Stored data entries
═══

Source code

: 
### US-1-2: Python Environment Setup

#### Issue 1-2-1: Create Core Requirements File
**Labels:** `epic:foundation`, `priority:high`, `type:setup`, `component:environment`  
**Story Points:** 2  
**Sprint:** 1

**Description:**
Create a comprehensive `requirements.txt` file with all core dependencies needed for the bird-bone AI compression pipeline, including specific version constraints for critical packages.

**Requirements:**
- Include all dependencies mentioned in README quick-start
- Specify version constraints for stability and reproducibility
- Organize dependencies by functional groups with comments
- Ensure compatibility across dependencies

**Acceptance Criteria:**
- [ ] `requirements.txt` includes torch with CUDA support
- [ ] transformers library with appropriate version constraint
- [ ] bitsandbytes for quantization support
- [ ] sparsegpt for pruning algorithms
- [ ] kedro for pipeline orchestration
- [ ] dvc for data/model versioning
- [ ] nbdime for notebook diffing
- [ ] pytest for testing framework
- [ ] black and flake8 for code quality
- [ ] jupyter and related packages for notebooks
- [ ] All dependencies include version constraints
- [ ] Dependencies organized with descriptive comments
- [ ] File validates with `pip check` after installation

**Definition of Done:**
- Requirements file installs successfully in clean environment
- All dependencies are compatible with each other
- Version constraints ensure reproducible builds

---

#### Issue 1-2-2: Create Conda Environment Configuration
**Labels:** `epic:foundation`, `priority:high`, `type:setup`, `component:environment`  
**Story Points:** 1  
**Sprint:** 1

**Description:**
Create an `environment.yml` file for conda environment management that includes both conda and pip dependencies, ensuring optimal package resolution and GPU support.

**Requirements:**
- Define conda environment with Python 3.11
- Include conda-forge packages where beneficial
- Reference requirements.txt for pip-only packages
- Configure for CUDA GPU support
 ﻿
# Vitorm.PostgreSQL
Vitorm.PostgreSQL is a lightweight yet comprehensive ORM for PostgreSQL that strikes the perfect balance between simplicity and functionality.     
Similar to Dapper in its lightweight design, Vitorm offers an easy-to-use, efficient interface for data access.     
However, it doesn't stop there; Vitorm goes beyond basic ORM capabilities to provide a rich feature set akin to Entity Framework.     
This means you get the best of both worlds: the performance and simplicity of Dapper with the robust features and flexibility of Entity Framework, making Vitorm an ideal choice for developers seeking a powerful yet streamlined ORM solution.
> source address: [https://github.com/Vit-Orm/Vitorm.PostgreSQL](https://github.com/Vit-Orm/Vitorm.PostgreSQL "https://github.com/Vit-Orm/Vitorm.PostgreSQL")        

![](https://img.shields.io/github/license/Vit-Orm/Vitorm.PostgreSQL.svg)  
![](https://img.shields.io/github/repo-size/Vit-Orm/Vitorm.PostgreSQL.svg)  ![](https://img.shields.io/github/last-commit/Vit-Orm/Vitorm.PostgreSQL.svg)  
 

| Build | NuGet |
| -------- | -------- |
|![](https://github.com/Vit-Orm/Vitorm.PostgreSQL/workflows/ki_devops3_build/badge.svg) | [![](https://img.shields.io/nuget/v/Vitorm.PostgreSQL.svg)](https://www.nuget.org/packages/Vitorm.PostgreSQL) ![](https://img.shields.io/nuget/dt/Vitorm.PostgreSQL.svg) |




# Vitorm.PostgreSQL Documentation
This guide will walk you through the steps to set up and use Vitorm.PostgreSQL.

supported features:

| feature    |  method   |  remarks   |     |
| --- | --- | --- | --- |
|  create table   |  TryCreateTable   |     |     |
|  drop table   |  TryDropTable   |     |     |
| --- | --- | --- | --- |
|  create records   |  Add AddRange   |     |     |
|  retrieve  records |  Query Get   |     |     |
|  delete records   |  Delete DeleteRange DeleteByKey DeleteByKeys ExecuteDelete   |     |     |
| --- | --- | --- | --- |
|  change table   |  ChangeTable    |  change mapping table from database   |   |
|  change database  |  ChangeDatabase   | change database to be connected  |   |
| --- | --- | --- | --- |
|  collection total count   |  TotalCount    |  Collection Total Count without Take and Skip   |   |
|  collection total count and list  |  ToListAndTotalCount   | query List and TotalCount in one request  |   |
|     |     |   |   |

═══

- **WORK REQUEST**
Output the lines from the start of the records up to and including the line with "- [ ] File validates" as a Markdown table with the columns Row and Line, skipping blank lines.

- **FINISHED EXERCISE**
| Row | Line |
|---|---|
| 1 | Source code |
| 2 | :  |
| 3 | ### US-1-2: Python Environment Setup |
| 4 | #### Issue 1-2-1: Create Core Requirements File |
| 5 | **Labels:** `epic:foundation`, `priority:high`, `type:setup`, `component:environment`   |
| 6 | **Story Points:** 2   |
| 7 | **Sprint:** 1 |
| 8 | **Description:** |
| 9 | Create a comprehensive `requirements.txt` file with all core dependencies needed for the bird-bone AI compression pipeline, including specific version constraints for critical packages. |
| 10 | **Requirements:** |
| 11 | - Include all dependencies mentioned in README quick-start |
| 12 | - Specify version constraints for stability and reproducibility |
| 13 | - Organize dependencies by functional groups with comments |
| 14 | - Ensure compatibility across dependencies |
| 15 | **Acceptance Criteria:** |
| 16 | - [ ] `requirements.txt` includes torch with CUDA support |
| 17 | - [ ] transformers library with appropriate version constraint |
| 18 | - [ ] bitsandbytes for quantization support |
| 19 | - [ ] sparsegpt for pruning algorithms |
| 20 | - [ ] kedro for pipeline orchestration |
| 21 | - [ ] dvc for data/model versioning |
| 22 | - [ ] nbdime for notebook diffing |
| 23 | - [ ] pytest for testing framework |
| 24 | - [ ] black and flake8 for code quality |
| 25 | - [ ] jupyter and related packages for notebooks |
| 26 | - [ ] All dependencies include version constraints |
| 27 | - [ ] Dependencies organized with descriptive comments |
| 28 | - [ ] File validates with `pip check` after installation |